Em 2020, a pandemia de Covid-19 alterou profundamente a vida no planeta Terra.
Suas consequências sociais, econômicas e psicológicas ainda não são plenamente conhecidas – mas
serão certamente duradouras. Os dois textos desta prova discutem algumas dessas
consequências.
Texto 1
Z de depressão (fragmento)
“Quando o sol nasce em Minas Gerais,
Caio está em seu quarto. Ao cair da noite, também é lá que o rapaz fica, isolado. Ele tem 21 anos e
mora em Luz, cidade mineira de pouco mais de 18 mil habitantes. Até os 8 anos, levou a vida tranquila
de alguém que cresce numa cidade pequena. Mas então um dos seus tios se matou, e o menino foi se
tornando cada vez mais triste. Virou alvo de bullying na escola, perdeu os amigos – ‘não sobrou
ninguém’, ele conta. Aos 10 anos, tentou suicídio e precisou ser internado às pressas. [...]
Na
adolescência, Caio identificou que era um homem transgênero, e sua sensação de isolamento só
cresceu. Com o agravamento do quadro depressivo, foi levado ao hospital algumas vezes depois de se
automutilar. Embora os médicos tenham recomendado, ele nunca tratou a depressão por um longo
período de tempo. Cresceu encontrando pequenos alívios para a angústia: cachorros, namoradas,
bebidas alcoólicas, cortes nos braços. Conseguiu terminar o ensino médio, mas não teve motivação
para prestar vestibular ou trabalhar. [...]

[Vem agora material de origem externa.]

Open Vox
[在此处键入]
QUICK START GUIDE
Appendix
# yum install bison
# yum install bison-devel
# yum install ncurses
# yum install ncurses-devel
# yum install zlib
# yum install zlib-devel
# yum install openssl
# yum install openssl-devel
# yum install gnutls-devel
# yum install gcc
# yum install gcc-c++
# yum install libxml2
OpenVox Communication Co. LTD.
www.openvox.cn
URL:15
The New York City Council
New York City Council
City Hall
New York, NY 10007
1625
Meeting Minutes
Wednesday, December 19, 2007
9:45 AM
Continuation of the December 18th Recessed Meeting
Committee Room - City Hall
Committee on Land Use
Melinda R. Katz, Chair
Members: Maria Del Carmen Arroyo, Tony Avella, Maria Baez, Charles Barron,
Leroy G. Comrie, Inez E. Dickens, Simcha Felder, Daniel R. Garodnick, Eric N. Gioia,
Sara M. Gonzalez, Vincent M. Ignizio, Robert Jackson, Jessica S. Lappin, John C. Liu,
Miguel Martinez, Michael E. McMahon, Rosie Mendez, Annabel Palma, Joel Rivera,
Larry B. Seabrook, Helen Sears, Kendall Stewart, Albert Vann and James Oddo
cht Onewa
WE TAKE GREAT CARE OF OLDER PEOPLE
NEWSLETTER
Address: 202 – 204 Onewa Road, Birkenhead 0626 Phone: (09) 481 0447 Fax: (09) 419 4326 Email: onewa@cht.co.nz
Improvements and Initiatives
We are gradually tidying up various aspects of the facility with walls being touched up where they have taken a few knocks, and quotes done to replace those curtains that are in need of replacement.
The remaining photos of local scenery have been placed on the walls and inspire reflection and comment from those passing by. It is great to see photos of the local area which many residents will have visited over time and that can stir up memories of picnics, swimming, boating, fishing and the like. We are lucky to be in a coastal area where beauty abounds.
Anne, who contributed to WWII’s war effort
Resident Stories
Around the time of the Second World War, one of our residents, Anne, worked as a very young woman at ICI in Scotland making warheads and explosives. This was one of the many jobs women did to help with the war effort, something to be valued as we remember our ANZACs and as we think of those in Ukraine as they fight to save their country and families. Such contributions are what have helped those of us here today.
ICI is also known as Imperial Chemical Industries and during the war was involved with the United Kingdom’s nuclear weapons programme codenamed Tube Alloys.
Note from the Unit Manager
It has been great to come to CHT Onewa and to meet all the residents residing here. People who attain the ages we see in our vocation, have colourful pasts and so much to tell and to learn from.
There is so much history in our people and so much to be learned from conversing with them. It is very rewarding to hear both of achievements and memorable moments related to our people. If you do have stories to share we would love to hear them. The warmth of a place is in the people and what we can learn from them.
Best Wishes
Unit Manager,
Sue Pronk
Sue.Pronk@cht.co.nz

Caio representa uma história, mas não a
única, de um quadro de adoecimento mental de crianças e jovens brasileiros, com casos repetidos de
depressão, ansiedade e síndrome do pânico. [...] Em um Boletim Epidemiológico divulgado setembro
passado, o Ministério da Saúde apontava que as taxas de suicídio saltaram 116% entre crianças e
adolescentes de 5 a 14 anos no intervalo de 2010 a 2019; nos jovens de 15 a 19 anos, o aumento foi
de 81%. Nas demais faixas etárias, a taxa não cresceu mais que 30%. Os dados levaram o governo
federal a classificar o suicídio como ‘um problema de saúde pública crescente no Brasil, com destaque
aos grupos etários mais jovens’.
[...]
Entre junho e novembro de 2020,
[Guilherme] Polanczyk e outros pesquisadores da USP e do Hospital das Clínicas entrevistaram
remotamente 5.795 crianças e adolescentes entre 5 e 17 anos de todas as regiões do país para medir
os efeitos da pandemia sobre a saúde mental deles. No segundo semestre do primeiro ano de
isolamento, 36% apresentaram sintomas de depressão e ansiedade. Como as escolas estavam
fechadas e seria perigoso realizar as entrevistas presencialmente, só participaram aqueles com conexão
à internet. ‘A gente sabe que os dados da pesquisa não refletem a realidade das crianças e dos
adolescentes mais pobres’, Polanczyk diz. Ainda assim, os resultados indicaram que a insegurança
alimentar esteve associada a maiores níveis de ansiedade e a sintomas depressivos. [...]
[...]
O Boletim Epidemiológico do Ministério da
Saúde não aponta causas exatas do sofrimento mental dos jovens brasileiros, mas dá a entender que
certas particularidades ajudariam a explicar o aumento das taxas de suicídio juvenil. Com base em
estudos americanos, menciona que a geração Z, formada por nascidos a partir de 1995, está mais
propensa a ter depressão por ser menos resiliente e não saber lidar com frustrações. [...]
[...]”
Disponível em: https://piaui.folha.uol.com.br/z-de-
depressao/.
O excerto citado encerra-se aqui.